Microsoft's ActiveX refers to portable, executable COM (Component Object Model) controls for Windows which are both flexible and powerful. Perhaps a bit too powerful, some would say. They run natively on a local machine rather than in a protected environment (sandbox); they can be accepted or rejected, but they cannot be assigned specific restrictions; and they always run with the same privileges as the user. They are, in short, a security gamble.
The chief difficulty is the all-or-nothing nature of the controls. If one is accepted, it simply runs, doing whatever useful task or destructive act it was designed to perform. Users are confronted with a poor, go/no go choice based solely on their willingness to trust the control's author to have done a decent job of making it safe.
An ActiveX control can indeed be signed with a relatively secure crypto scheme in which users can place a fair amount of trust that the author indicated is in fact the original one, and that the code has not been modified since it was signed.
So far so good; the problem here is that any trusted source is perfectly capable of writing appallingly bad code.
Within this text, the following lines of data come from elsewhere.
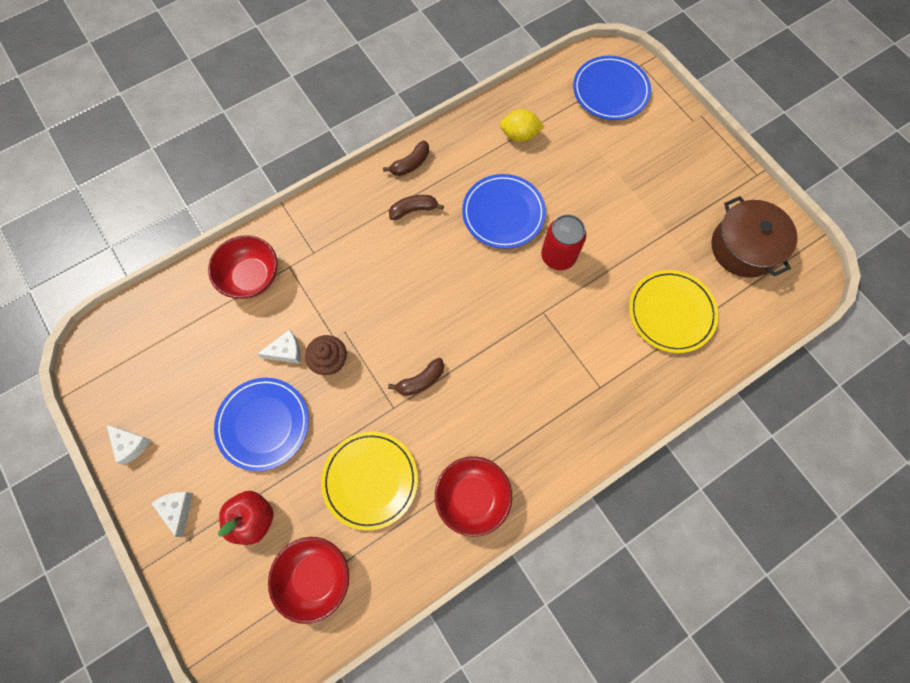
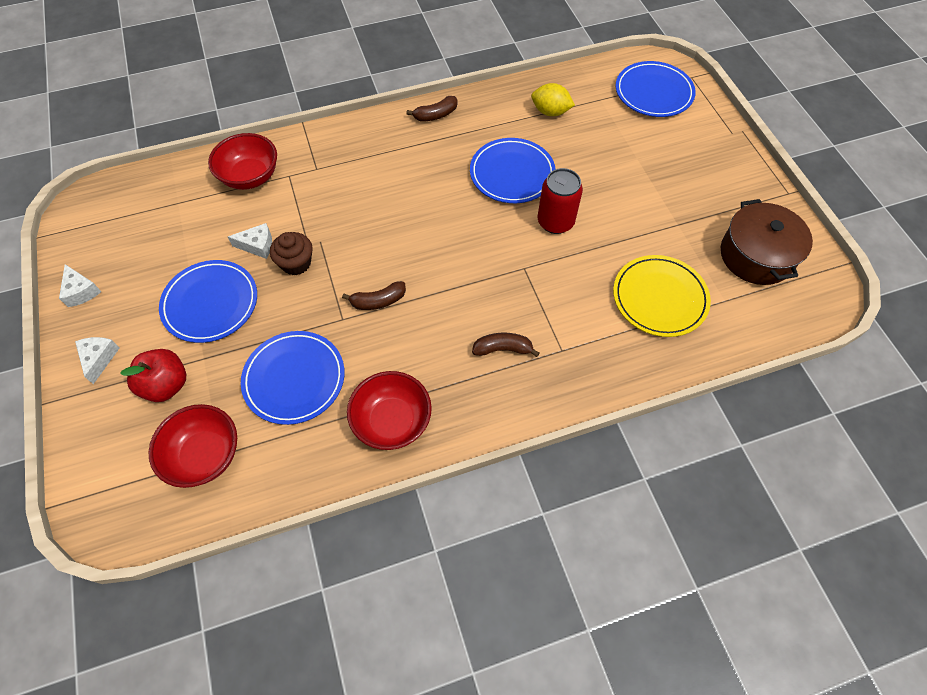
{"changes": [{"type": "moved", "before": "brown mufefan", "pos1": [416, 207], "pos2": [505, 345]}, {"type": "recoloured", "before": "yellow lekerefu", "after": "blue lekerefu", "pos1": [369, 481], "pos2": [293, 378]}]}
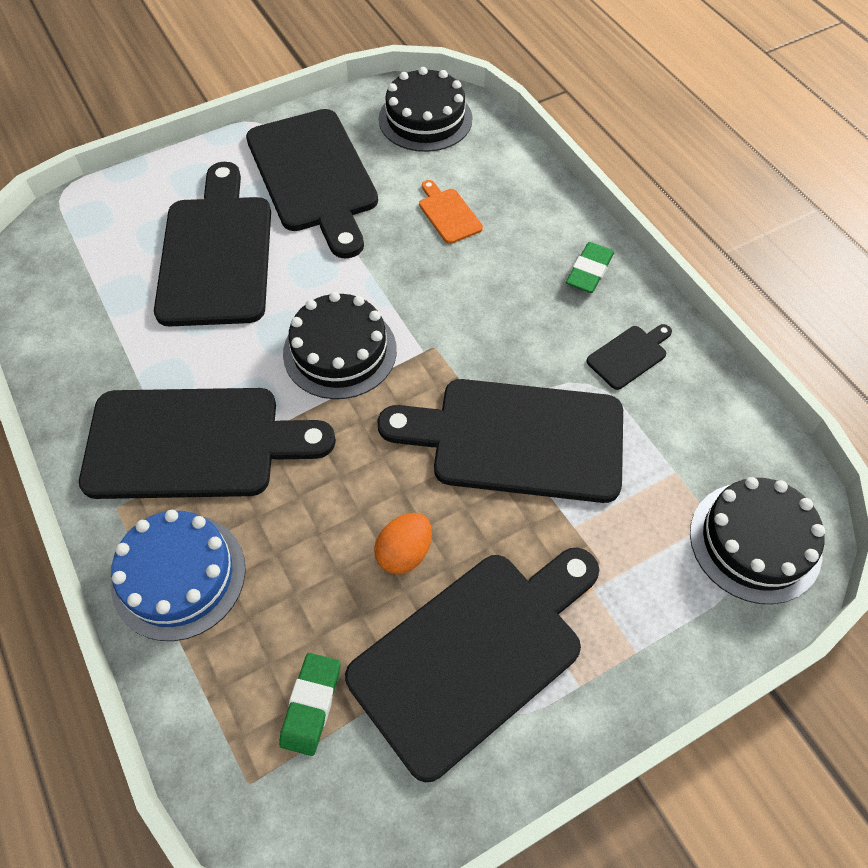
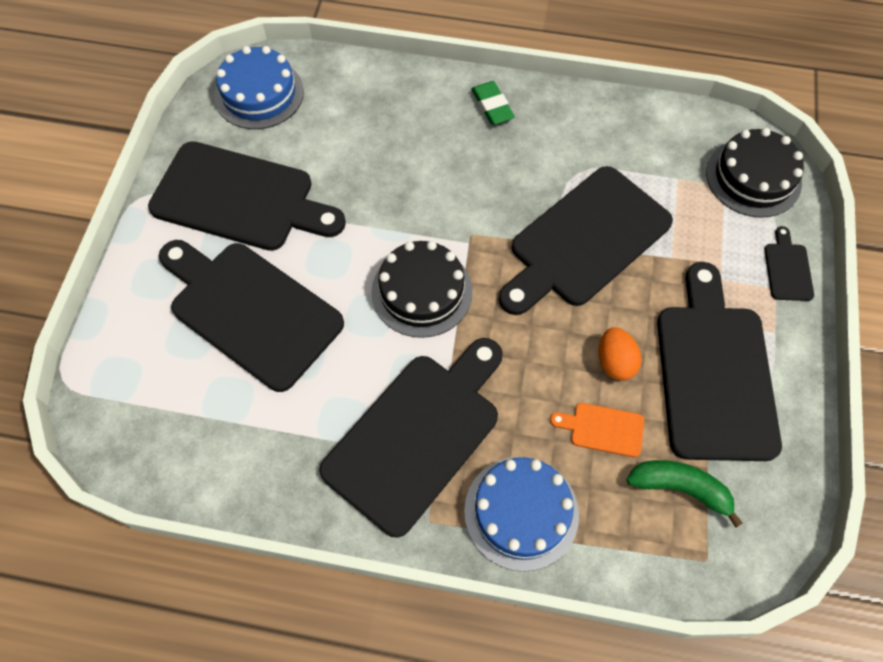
{"changes": [{"type": "recoloured", "before": "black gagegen", "after": "blue gagegen", "pos1": [425, 109], "pos2": [259, 87]}, {"type": "moved", "before": "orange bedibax", "pos1": [451, 212], "pos2": [597, 430]}, {"type": "moved", "before": "black bedibax", "pos1": [629, 357], "pos2": [789, 263]}, {"type": "replaced", "before": "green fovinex", "after": "green mufefan", "pos1": [309, 704], "pos2": [684, 493]}]}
While an attacker would likely be discouraged from trying to crack the signature and modify the control, a more efficient use of his time would be to look for signed controls which, in their vanilla form, contain flaws which can be exploited.
Thus an apparently safe control from the eminently trustworthy XYZ Software Corp can be applied in a malicious fashion by a clever attacker, often by use of a script which the original author had not imagined, and the hapless end user has no way of guarding against it.
The controls can be executed remotely via e-mail or a Web page. The user's only defence against malicious use is to reject all of them, or to gamble and accept only those from trusted sources. One can, of course, accept even unsigned controls if one wishes; and here we have to point out that an unsigned control is no more likely to be dangerous than a signed one is to be safe.
But at least with a signed control you know whose customer service hotline to ring up and cry to if it wipes your hard disk.
Microsoft, naturally, gushes about all the 'features' these controls make available to users. To the more cynical among us, 'feature' is mere code for 'security hole'.
With this in mind the Computer Emergency Response Team (CERT) at Carnegie Mellon University held an ActiveX workshop this Summer to shed some light on the issues, the final report from which has just been published.
It contains detailed advice for systems administrators in setting up security options, for developers in avoiding common stuff-ups which render the controls full of exploitable holes, and a section towards the end patiently explaining to Harry Homeowner how to manage ActiveX permissions on his magical mystical Windows box with minimal risk.